For years, Italy has been facing what Pope Francis has called a “demographic winter“, and unlike Finland, which saw a slight bump in births during the Covid-19 crisis, Italy joined the list of countries that saw birth rates crash during the pandemic. In fact, Italy has the lowest birth rate of any country in Europe, and in 2022, it hit a new record low, marking the country’s 14th consecutive drop in birth rate.

Promising political figures like Italian Prime Minister Giorgia Meloni have since betrayed campaign pledges to boost the birth rate and instead have turned to mass immigration to fill the gap.

Last week, Remix News reported that Poland had released statistics revealing that Poland has the lowest birth rate since the end of World War II, leading to a rapidly aging population.

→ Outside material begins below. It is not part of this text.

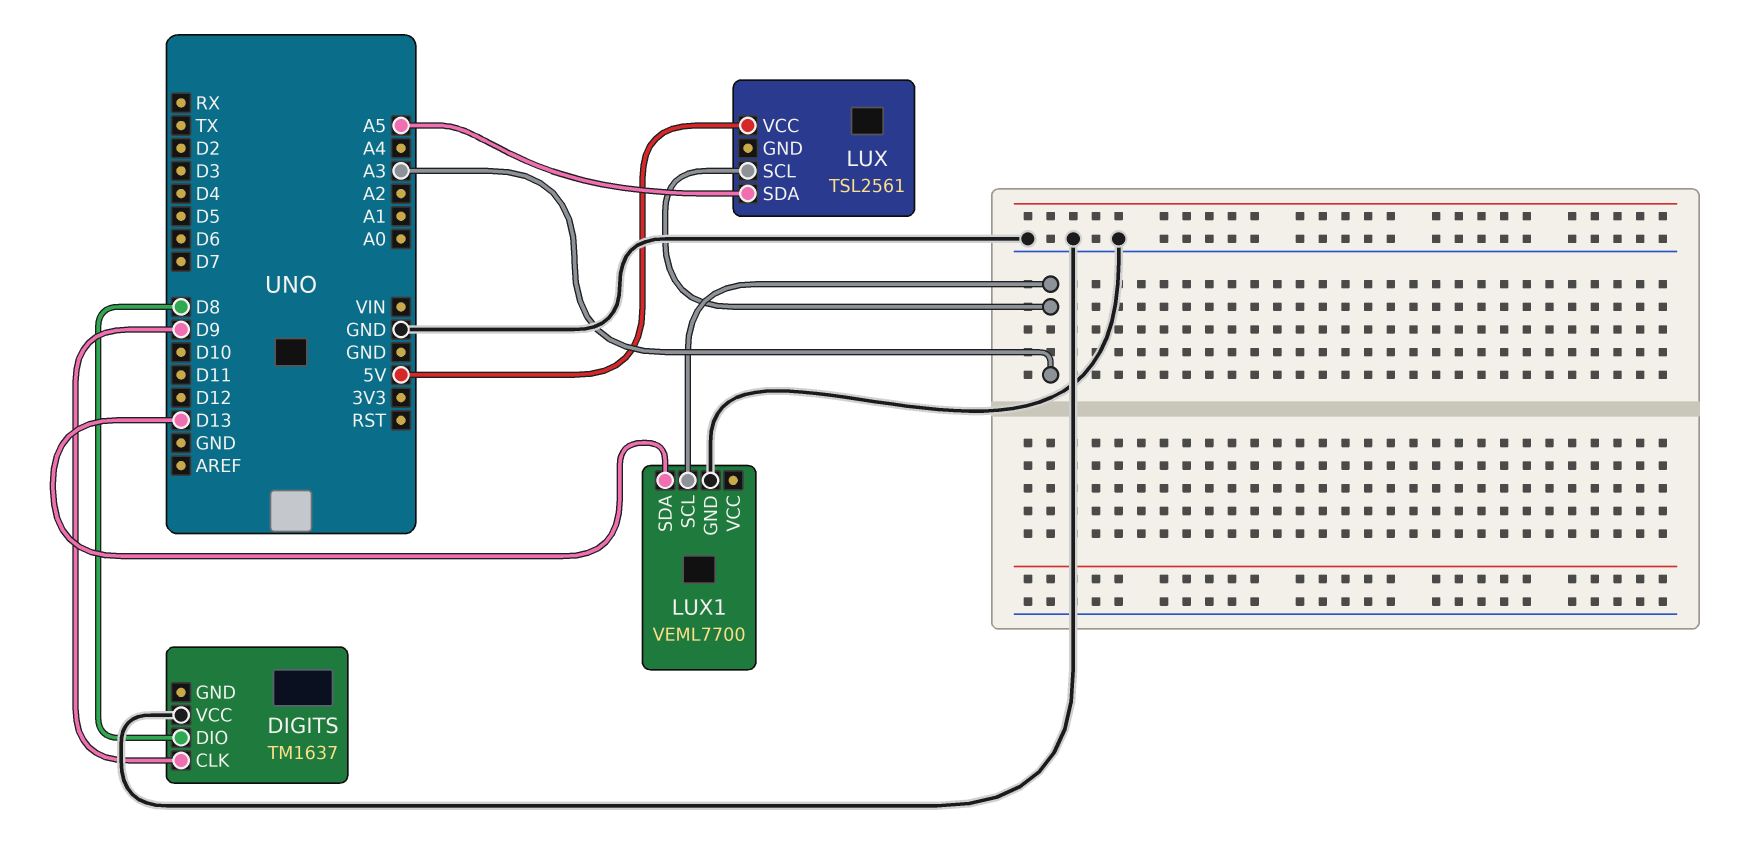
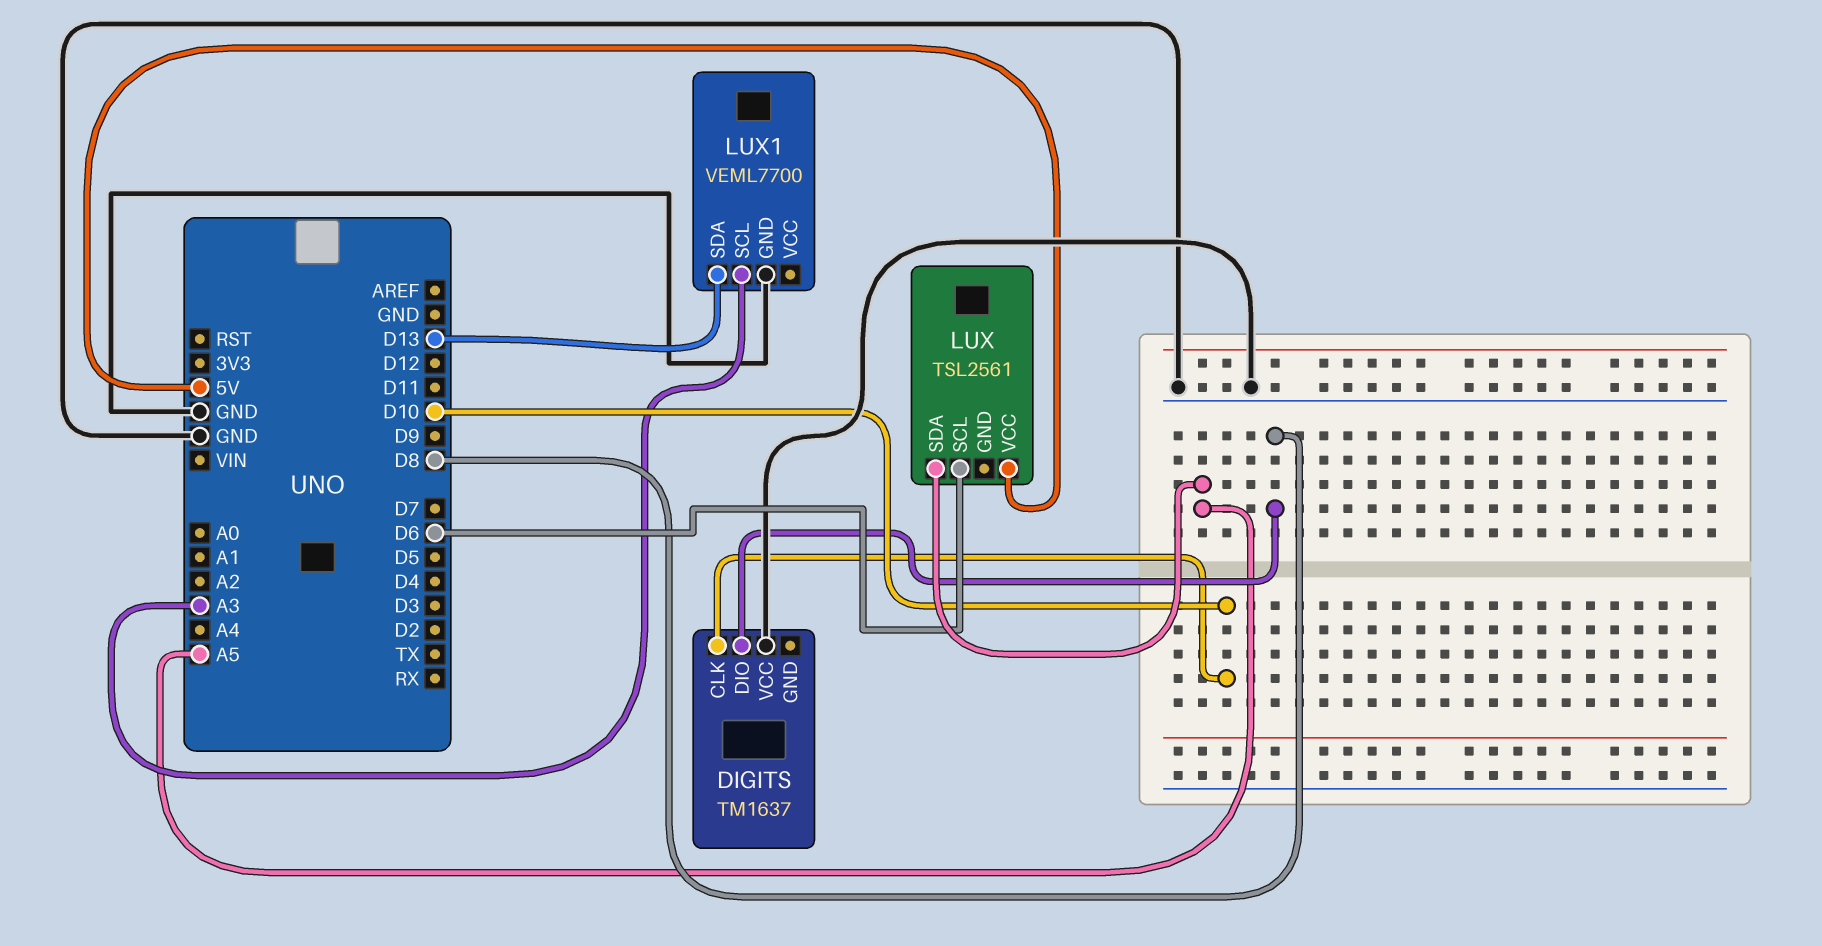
DIGITS pin CLK: D9 -> D10
LUX pin SCL: A3 -> D6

Hungary, with its pro-family policies, has been able to ameliorate its own precarious demographic situation, including cutting the number of divorces, raising the birth rate, and significantly reducing abortions, but it too has struggled against European-wide trends, a point Novák acknowledges:

“There has been a rise in Hungary over the last decade that we have not seen anywhere else in Europe, but indeed, there are still very few children being born. Just because we are meeting here, talking about these important issues, listening to each other, learning from each other, it will not mean that twice as many children will be born the next day,” she said.

“But I am convinced that we can place this issue among the issues that need to be discussed at the highest level and at the lowest level at the same time.”

The 5th Budapest Demographic Summit begins on September 14. Speakers include Italian Prime Minister Giorgia Meloni, Serbian President Aleksandar Vučić, Bulgarian President Rumen Radev, Canadian psychologist Jordan Peterson and Nobel-Prize winning U.S. economist James Heckman.